Novos estudos destacam benefícios do análogo de GLP-1 para coração, rins e fígado. Isso indica que ela vai tirar o lugar de tratamentos mais antigos?
VEJA / CARLOS EDUARDO BARRA COURI SEGUIR SEGUINDO
Durante quase 70 anos, a metformina reinou praticamente sozinha. Barata, segura e testada por gerações de médicos e pacientes, ela virou a primeira palavra que quase todo endocrinologista escreve na receita de quem acaba de descobrir o diabetes tipo 2. É a aliada discreta, aquela que ninguém celebra, mas que quase todo mundo toma.

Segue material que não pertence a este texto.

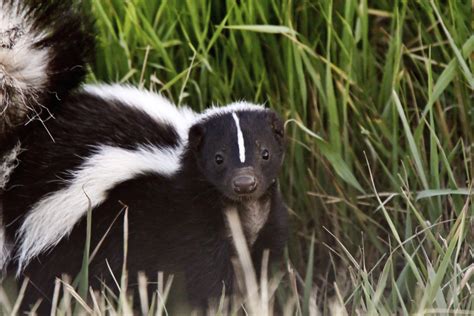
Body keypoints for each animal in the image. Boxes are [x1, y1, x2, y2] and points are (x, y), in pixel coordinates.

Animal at [0, 0, 288, 312]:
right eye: (218, 158)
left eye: (265, 153)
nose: (245, 183)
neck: (242, 212)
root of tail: (23, 142)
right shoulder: (191, 224)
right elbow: (206, 279)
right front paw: (222, 305)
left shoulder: (266, 225)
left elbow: (266, 271)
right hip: (65, 239)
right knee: (50, 287)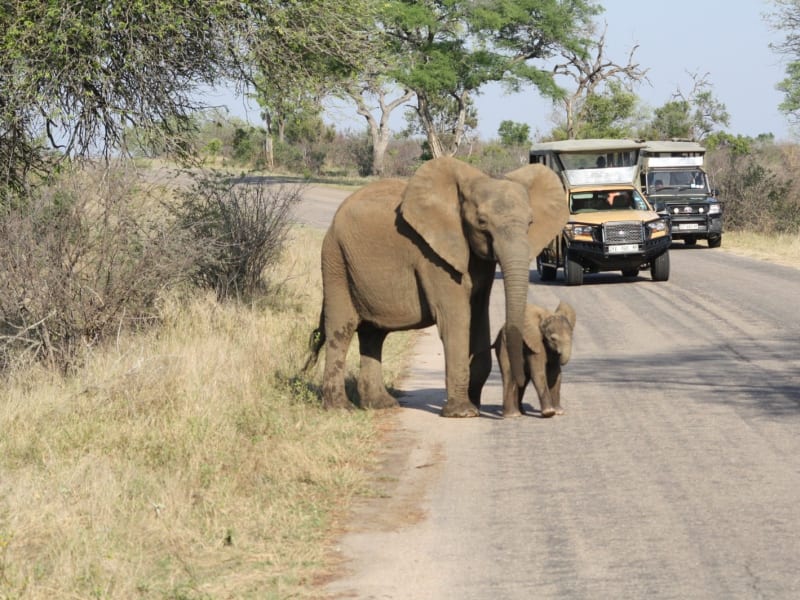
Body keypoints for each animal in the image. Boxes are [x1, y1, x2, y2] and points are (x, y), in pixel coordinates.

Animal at [304, 156, 564, 418]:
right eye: (481, 223)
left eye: (530, 222)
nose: (521, 382)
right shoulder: (432, 256)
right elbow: (456, 318)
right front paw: (464, 413)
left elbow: (479, 316)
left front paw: (475, 405)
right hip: (336, 260)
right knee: (342, 328)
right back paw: (340, 409)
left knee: (373, 334)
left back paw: (380, 404)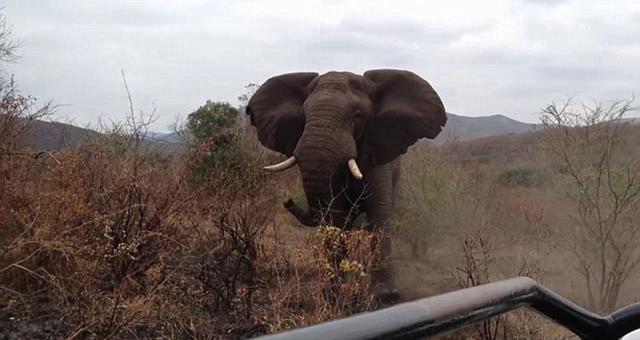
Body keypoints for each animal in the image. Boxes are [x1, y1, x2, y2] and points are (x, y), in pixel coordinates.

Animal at [245, 69, 444, 300]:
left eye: (357, 115)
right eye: (304, 114)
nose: (287, 200)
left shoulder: (378, 154)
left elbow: (379, 212)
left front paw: (385, 296)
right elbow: (335, 215)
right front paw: (333, 294)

Nos últimos anos despontou uma medicação mais jovem sob os holofotes, e não só no consultório do diabetes. A semaglutida, que o grande público conhece pelos nomes comerciais transformados em assunto de roda de conversa, saiu do controle da glicemia e avançou por um território surpreendentemente vasto. A pergunta que ronda congressos médicos e redes sociais é a mesma: será que ela é a nova metformina?

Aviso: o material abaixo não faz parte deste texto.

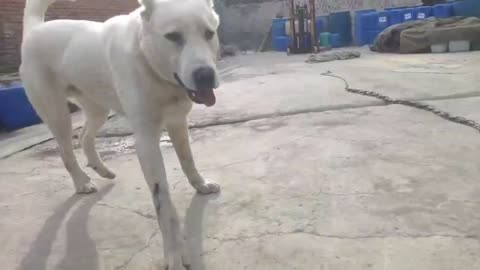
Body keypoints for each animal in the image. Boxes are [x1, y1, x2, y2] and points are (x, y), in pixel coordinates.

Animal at [19, 0, 220, 268]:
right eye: (173, 37)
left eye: (209, 33)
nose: (205, 75)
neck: (149, 64)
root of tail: (35, 29)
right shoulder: (146, 142)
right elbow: (163, 205)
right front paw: (174, 254)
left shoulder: (177, 122)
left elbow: (188, 161)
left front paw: (201, 184)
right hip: (57, 113)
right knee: (66, 151)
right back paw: (81, 182)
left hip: (97, 108)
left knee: (84, 137)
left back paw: (101, 169)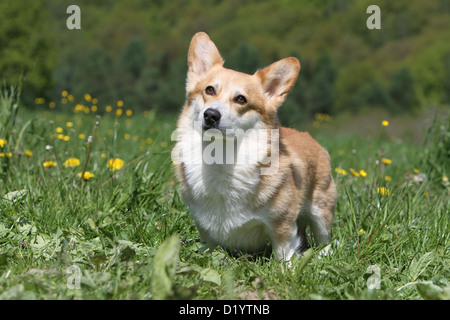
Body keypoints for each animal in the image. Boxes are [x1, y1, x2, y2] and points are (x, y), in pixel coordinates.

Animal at [174, 31, 336, 260]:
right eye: (209, 90)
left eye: (241, 99)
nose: (211, 115)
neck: (222, 157)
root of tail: (309, 137)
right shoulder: (204, 226)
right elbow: (209, 248)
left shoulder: (282, 225)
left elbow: (284, 253)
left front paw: (287, 268)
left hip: (320, 209)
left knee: (324, 239)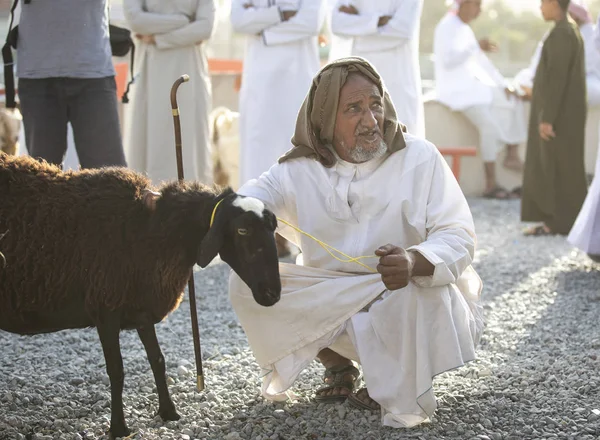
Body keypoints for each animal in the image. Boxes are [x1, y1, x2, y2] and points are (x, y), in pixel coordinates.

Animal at [0, 153, 282, 438]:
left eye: (273, 228)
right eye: (242, 230)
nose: (272, 293)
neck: (148, 231)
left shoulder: (141, 307)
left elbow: (158, 360)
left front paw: (169, 412)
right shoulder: (106, 309)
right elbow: (117, 370)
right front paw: (118, 427)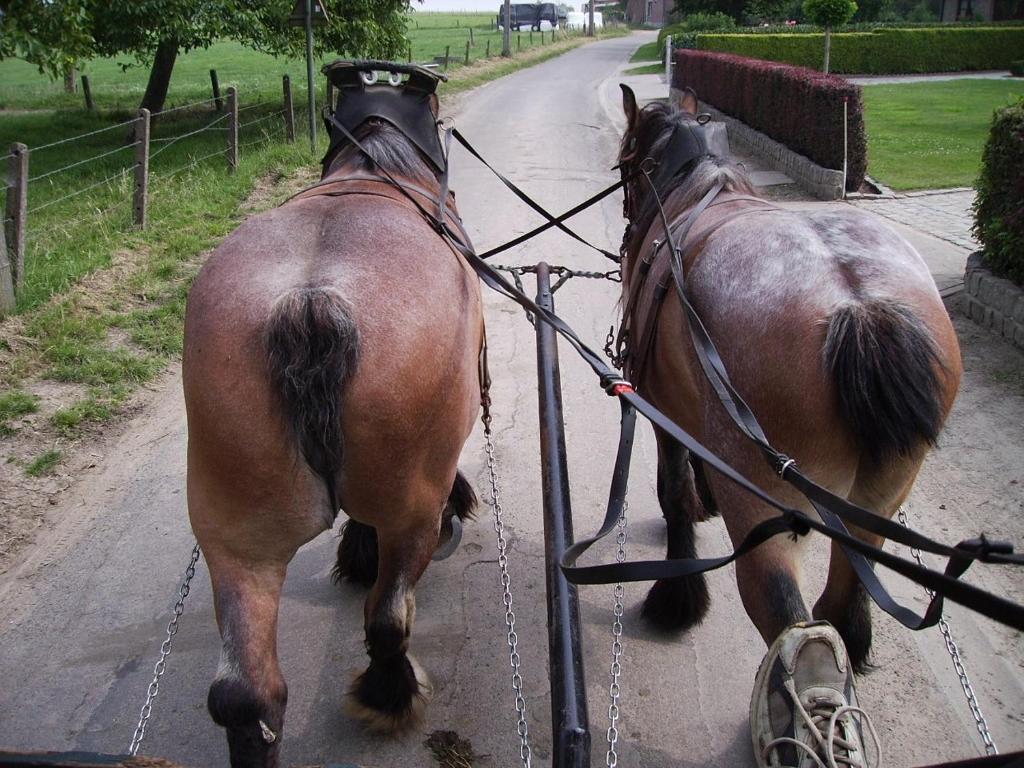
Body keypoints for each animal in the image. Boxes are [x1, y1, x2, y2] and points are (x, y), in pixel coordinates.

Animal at [181, 63, 483, 765]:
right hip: (407, 511)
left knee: (246, 694)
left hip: (237, 535)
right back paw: (388, 693)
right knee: (388, 616)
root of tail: (309, 299)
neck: (375, 166)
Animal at [614, 85, 958, 765]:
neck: (697, 191)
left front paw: (677, 598)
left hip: (764, 498)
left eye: (625, 166)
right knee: (845, 594)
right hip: (875, 499)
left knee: (785, 609)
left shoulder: (664, 409)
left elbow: (672, 491)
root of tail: (858, 307)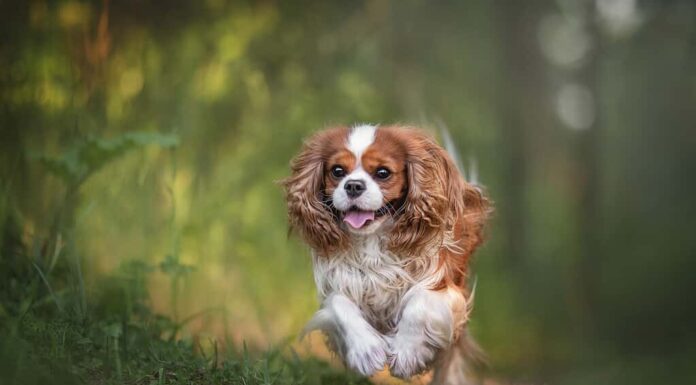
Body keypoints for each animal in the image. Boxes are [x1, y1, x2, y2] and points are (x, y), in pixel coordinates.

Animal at [282, 124, 490, 382]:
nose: (353, 185)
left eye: (382, 173)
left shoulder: (446, 289)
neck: (372, 242)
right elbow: (339, 304)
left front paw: (407, 353)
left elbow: (420, 302)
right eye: (337, 171)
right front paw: (366, 351)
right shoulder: (337, 285)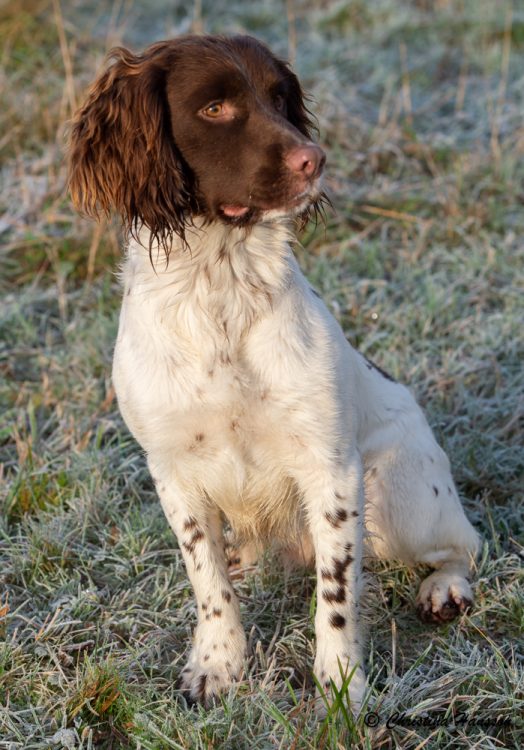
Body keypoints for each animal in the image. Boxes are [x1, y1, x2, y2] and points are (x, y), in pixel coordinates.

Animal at [68, 33, 478, 712]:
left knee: (464, 542)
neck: (220, 291)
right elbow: (207, 581)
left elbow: (335, 594)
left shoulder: (330, 469)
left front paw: (342, 686)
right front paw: (217, 665)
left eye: (280, 97)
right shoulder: (173, 470)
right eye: (214, 109)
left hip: (400, 500)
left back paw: (445, 588)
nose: (315, 159)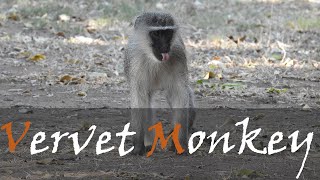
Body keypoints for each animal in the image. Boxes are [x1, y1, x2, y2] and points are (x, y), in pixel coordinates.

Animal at [124, 11, 195, 155]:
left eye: (168, 33)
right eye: (156, 33)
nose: (165, 47)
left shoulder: (178, 55)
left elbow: (179, 94)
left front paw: (180, 143)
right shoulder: (135, 61)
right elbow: (140, 99)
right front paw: (138, 145)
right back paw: (148, 144)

Vale medir o tamanho do salto. Em pessoas com diabetes e doença cardiovascular, a semaglutida reduz o risco de infarto e AVC. No estudo FLOW, freou a progressão da doença renal em quem já tinha os rins comprometidos. No estudo STRIDE, melhorou a capacidade de caminhar de pacientes com doença arterial periférica — aquela que faz doer a panturrilha ao andar.
Tem mais: em outros trabalhos, reduziu a inflamação e a fibrose do fígado gorduroso e diminuiu a dor de quem convive com artrose no joelho. Na insuficiência cardíaca associada à obesidade, aliviou sintomas e devolveu fôlego.
É uma lista impressionante. Mas aqui mora o mal-entendido que gostaria de desfazer. Nada disso transforma a semaglutida em rival da metformina. O enredo não é de disputa; é de parceria.
Repare num detalhe que costuma passar despercebido: em praticamente todos esses cenários, a semaglutida não entra no lugar de outro remédio — ela se soma.
Soma-se à metformina, ao anti-hipertensivo, à estatina, ao cuidado com o rim. A medicina moderna do metabolismo deixou de pensar em um comprimido para cada doença e passou a montar combinações que protegem o organismo em várias frentes ao mesmo tempo.
E a metformina não perdeu o posto por causa disso. Ela segue antiga no melhor sentido da palavra: décadas de segurança conhecida, efeito consistente sobre a glicose, possíveis benefícios que a ciência ainda investiga e um preço que cabe no bolso e no sistema de saúde. Poucos medicamentos na história entregaram tanto por tão pouco.
A novidade é que a semaglutida, antes distante para a maioria, começa a ficar mais próxima — com novas apresentações, inclusive por via oral, e um mercado que tende a se abrir à medida que a concorrência cresce e as patentes se aproximam do fim. Acessibilidade, porém, não é sinônimo de banalização.
Aqui entra o alerta necessário. Nenhuma dessas conquistas autoriza a receita no boca a boca. Boa parte dos benefícios apareceu em grupos específicos — pessoas com obesidade, com diabetes, com um órgão já sob ameaça — e não em qualquer pessoa saudável em busca de atalho.
Há efeitos colaterais, contraindicações e um custo que ainda pesa. Associação bem-feita é decisão individual, tomada a quatro mãos entre médico e paciente, e não modismo de bula compartilhada em aplicativo.
Talvez a melhor forma de resumir seja abandonar a lógica do duelo. Não se trata de saber quem vence, a veterana barata ou a estrela mais cara. Trata-se de reconhecer que a boa medicina raramente escolhe entre o antigo e o novo — ela aprende a usar os dois juntos.